> [Text passage]
☆ ☆ ☆ ☆ ☆

Subdivision of Odesa Oblast, Ukraine

Odesa Raion (Одеський район) or Odessa Raion (Одесский район) is a raion (district) of Odesa Oblast, Ukraine. It was created on 17 July 2020 as part of the reform of administrative divisions of Ukraine. Biliaivka Raion, Biliaivka and Illichivsk municipalities, parts of Lyman and Ovidiopol raions, as well as the cities of Odesa, Teplodar, and Yuzhne were merged into Odesa Raion. The center of the raion is the city of Odesa. Population:

==Administrative division==
At the time of establishment, the raion consisted of 22 hromadas:
- Avanhard settlement hromada with the administration in the rural settlement of Avanhard, transferred from Ovidiopol Raion;
- Biliaivka urban hromada with the administration in the city of Biliaivka, transferred from Biliaivka Municipality;
- Chornomorsk urban hromada with the administration in the city of Chornomorsk, transferred from Illichivsk Municipality;
- Chornomorske settlement hromada with the administration in the rural settlement of Chornomorske, transferred from Lyman Raion;
- Dalnyk rural hromada with the administration in the village of Dalnyk, transferred from Ovidiopol Raion;
- Dachne rural hromada with the administration in the village of Dachne, transferred from Biliaivka Raion;
- Dobroslav settlement hromada with the administration in the rural settlement of Dobroslav, transferred from Lyman Raion;
- Fontanka rural hromada with the administration in the village of Fontanka, transferred from Lyman Raion;
- Krasnosilka rural hromada with the administration in the village of Krasnosilka, transferred from Lyman Raion;
- Maiaky rural hromada with the administration in the village of Maiaky, transferred from Biliaivka Raion;
- Nerubaiske rural hromada with the administration in the village of Nerubaiske, transferred from Biliaivka Raion;
- Odesa urban hromada with the administration in the city of Odesa, transferred from the city of oblast significance of Odesa;
- Ovidiopol settlement hromada with the administration in the rural settlement of Ovidiopol, transferred from Ovidiopol Raion;
- Tairove settlement hromada with the administration in the rural settlement of Tairove, transferred from Ovidiopol Raion;
- Teplodar urban hromada with the administration in the city of Teplodar, transferred from the city of oblast significance of Teplodar;
- Usatove rural hromada with the administration in the village of Usatove, transferred from Biliaivka Raion;
- Velykodolynske settlement hromada with the administration in the rural settlement of Velykodolynske, transferred from Ovidiopol Raion;
- Velykyi Dalnyk rural hromada with the administration in the village of Velykyi Dalnyk, transferred from Biliaivka Raion;
- Vyhoda rural hromada with the administration in the village of Vyhoda, transferred from Biliaivka Raion;
- Vyzyrka rural hromada with the administration in the village of Vyzyrka, transferred from Lyman Raion;
- Yasky rural hromada with the administration in the village of Yasky, transferred from Biliaivka Raion;
- Yuzhne urban hromada with the administration in the city of Pivdenne, transferred from Lyman Raion and the city of oblast significance of Yuzhne.

☆ ☆ ☆ ☆ ☆

> [Study material]

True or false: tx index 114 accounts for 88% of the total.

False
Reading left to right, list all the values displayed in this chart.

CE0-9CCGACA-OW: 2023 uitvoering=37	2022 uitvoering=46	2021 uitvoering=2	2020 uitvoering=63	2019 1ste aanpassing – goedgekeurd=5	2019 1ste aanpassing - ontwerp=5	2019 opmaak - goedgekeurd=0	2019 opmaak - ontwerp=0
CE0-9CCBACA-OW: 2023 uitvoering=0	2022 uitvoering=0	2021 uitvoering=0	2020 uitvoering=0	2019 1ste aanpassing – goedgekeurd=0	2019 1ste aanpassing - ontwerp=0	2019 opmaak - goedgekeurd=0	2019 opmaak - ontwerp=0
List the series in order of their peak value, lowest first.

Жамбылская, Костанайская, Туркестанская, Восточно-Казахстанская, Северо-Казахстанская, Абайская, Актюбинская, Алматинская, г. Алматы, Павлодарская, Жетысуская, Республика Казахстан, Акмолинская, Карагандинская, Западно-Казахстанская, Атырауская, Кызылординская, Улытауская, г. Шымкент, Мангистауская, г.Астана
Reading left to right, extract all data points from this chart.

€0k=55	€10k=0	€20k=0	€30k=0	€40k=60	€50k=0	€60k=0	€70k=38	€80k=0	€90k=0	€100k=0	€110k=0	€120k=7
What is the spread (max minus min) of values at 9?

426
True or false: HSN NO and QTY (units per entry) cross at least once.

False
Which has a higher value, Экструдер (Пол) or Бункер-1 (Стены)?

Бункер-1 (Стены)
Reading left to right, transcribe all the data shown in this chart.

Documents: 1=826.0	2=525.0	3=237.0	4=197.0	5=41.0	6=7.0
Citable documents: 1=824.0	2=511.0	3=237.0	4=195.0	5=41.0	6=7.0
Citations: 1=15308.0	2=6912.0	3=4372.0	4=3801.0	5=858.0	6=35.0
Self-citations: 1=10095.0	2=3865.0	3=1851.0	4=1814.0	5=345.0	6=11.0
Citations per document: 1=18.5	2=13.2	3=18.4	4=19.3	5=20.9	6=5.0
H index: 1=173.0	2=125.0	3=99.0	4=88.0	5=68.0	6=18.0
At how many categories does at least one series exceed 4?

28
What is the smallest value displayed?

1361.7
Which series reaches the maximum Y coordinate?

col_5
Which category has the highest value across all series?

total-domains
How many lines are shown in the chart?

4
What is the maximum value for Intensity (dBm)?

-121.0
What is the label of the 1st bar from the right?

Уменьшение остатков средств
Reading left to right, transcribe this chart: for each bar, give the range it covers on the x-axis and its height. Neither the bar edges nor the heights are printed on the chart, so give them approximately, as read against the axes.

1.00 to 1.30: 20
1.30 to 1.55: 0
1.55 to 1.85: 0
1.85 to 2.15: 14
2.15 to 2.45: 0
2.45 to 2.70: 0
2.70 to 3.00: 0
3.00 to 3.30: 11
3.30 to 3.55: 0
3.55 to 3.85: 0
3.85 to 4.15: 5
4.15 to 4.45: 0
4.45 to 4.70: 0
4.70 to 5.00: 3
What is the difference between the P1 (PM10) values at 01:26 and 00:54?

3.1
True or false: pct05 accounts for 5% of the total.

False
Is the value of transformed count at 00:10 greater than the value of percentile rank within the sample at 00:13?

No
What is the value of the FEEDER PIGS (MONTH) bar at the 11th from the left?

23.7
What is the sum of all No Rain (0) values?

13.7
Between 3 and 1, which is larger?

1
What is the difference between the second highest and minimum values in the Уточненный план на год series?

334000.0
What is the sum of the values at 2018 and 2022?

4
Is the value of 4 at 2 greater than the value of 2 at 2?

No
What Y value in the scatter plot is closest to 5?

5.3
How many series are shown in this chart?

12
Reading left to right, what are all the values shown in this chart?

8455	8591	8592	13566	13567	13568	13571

☆ ☆ ☆ ☆ ☆

> [How to complete this task]
Answer these questions from the Odesa Raion text above:
1. On what date was Odesa Raion created?
2. How many hromadas made up the raion when it was established?
3. In which city is the administration of Yuzhne urban hromada located?

> [Response for this exercise]
1. 17 July 2020
2. 22
3. Pivdenne